Mezzogiorno di domenica in un ristorantino tranquillo, l'ideale per un pranzo famigliare. Ad un certo punto entrano sei persone, tre coppie sulla trentina che hanno prenotato un tavolo accanto al nostro. Un breve cenno con il capo a mo' di saluto a chi li circonda e si accomodano ai propri posti. Una volta seduti, ognuno di loro estrae il proprio telefonino e inizia a chattare o a sfogliare pagine internet o di social network, senza degnare di uno sguardo gli altri commensali. Solo quando il cameriere si presenta per le ordinazioni si distraggono un istante, giusto il tempo di dare un'occhiata al menù.
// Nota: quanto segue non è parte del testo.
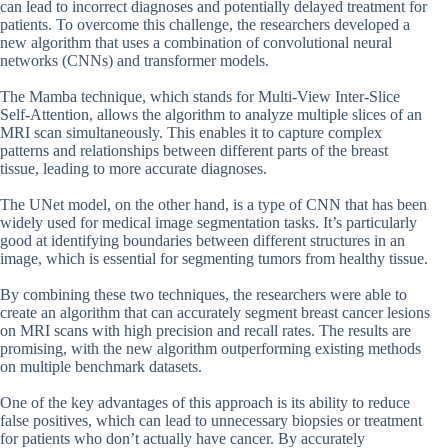
can lead to incorrect diagnoses and potentially delayed treatment for
patients. To overcome this challenge, the researchers developed a
new algorithm that uses a combination of convolutional neural
networks (CNNs) and transformer models.
The Mamba technique, which stands for Multi-View Inter-Slice
Self-Attention, allows the algorithm to analyze multiple slices of an
MRI scan simultaneously. This enables it to capture complex
patterns and relationships between different parts of the breast
tissue, leading to more accurate diagnoses.
The UNet model, on the other hand, is a type of CNN that has been
widely used for medical image segmentation tasks. It’s particularly
good at identifying boundaries between different structures in an
image, which is essential for segmenting tumors from healthy tissue.
By combining these two techniques, the researchers were able to
create an algorithm that can accurately segment breast cancer lesions
on MRI scans with high precision and recall rates. The results are
promising, with the new algorithm outperforming existing methods
on multiple benchmark datasets.
One of the key advantages of this approach is its ability to reduce
false positives, which can lead to unnecessary biopsies or treatment
for patients who don’t actually have cancer. By accurately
Poi riprendono le loro occupazioni che non interrompono neppure quando arrivano le portate che consumano in silenzio, concentrati sulla propria scatoletta magica. Una eccezione i secondi, giunti su un unico grande piatto di portata, che li costringono a servirsi e ad accennare ad un minimo di conversazione. Ma dura poco: basta il segnale di tweet per far sì che ognuno riprenda in mano quasi meccanicamente il proprio telefono, continuando così fino al conto e al momento di andarsene.
Una situazione surreale, che ho osservato basito dal mio tavolo in cui dominava la più tradizionale atmosfera conviviale e che, una volta che i sei se ne sono andati, ho commentato con il parente che sedeva al mio fianco. Ma ha senso un pranzo consumato in tal modo? gli ho chiesto. Nell'era dei mass media probabilmente sì, mi ha risposto con un sorriso. Anzi - ha aggiunto indicando con il capo la sala del ristorante - mi sa che le mosche bianche non sono loro....
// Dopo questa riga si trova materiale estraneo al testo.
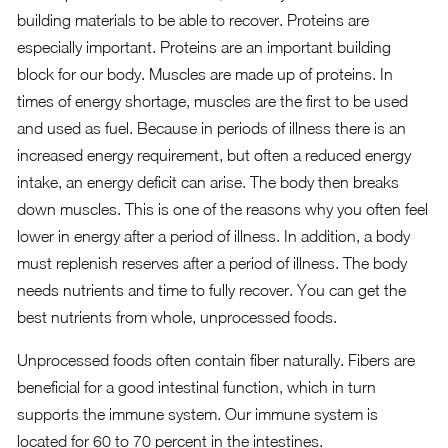
building materials to be able to recover. Proteins are
especially important. Proteins are an important building
block for our body. Muscles are made up of proteins. In
times of energy shortage, muscles are the first to be used
and used as fuel. Because in periods of illness there is an
increased energy requirement, but often a reduced energy
intake, an energy deficit can arise. The body then breaks
down muscles. This is one of the reasons why you often feel
lower in energy after a period of illness. In addition, a body
must replenish reserves after a period of illness. The body
needs nutrients and time to fully recover. You can get the
best nutrients from whole, unprocessed foods.
Unprocessed foods often contain fiber naturally. Fibers are
beneficial for a good intestinal function, which in turn
supports the immune system. Our immune system is
located for 60 to 70 percent in the intestines.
In effetti, seguendo il suo sguardo, ho notato come buona parte dei commensali fosse quasi morbosamente avvinghiata al proprio telefonino: chi consultandolo, chi toccandolo con fare compulsivo, un paio di bambini utilizzandolo per giocare: eloquente testimonianza di una dipendenza che la nostra società ha sviluppato nei confronti di questi oggetti. Dipendenza che cresce mano a mano che queste macchine diventano sempre più sofisticate (ormai telefonare, per loro, è una funzione di secondaria importanza...) e che è sorretta da un potente apparato pubblicitario che ne decanta i pregi e l'assoluta necessità di possederli, in modo da poter sempre e ovunque essere connessi con il mondo.
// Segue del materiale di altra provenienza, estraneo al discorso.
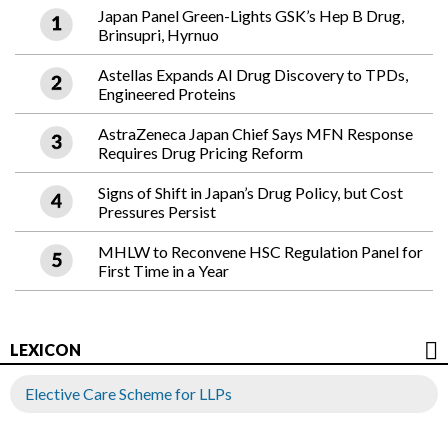
Japan Panel Green-Lights GSK’s Hep B Drug,
Brinsupri, Hyrnuo
Astellas Expands AI Drug Discovery to TPDs,
Engineered Proteins
AstraZeneca Japan Chief Says MFN Response
Requires Drug Pricing Reform
Signs of Shift in Japan’s Drug Policy, but Cost
Pressures Persist
MHLW to Reconvene HSC Regulation Panel for
First Time in a Year
LEXICON
Elective Care Scheme for LLPs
E in effetti è vero: grazie ai telefonini abbiamo tutto e tutti a portata di un clic, ma in modo asettico, impersonale, finto, che nulla ha a che vedere con rapporti personali autentici, fatti non solo di caratteri scritti frettolosamente e in modo sintetico, ma anche di sguardi, intonazioni vocali, gesti e silenzi.
Si può dire che la diffusione degli smartphone è direttamente proporzionale all'inaridirsi dei rapporti umani. Lo confermano gli studiosi secondo i quali il principale problema sociale dell'ultimo decennio, quello appunto della comunicazione globale, è proprio la solitudine.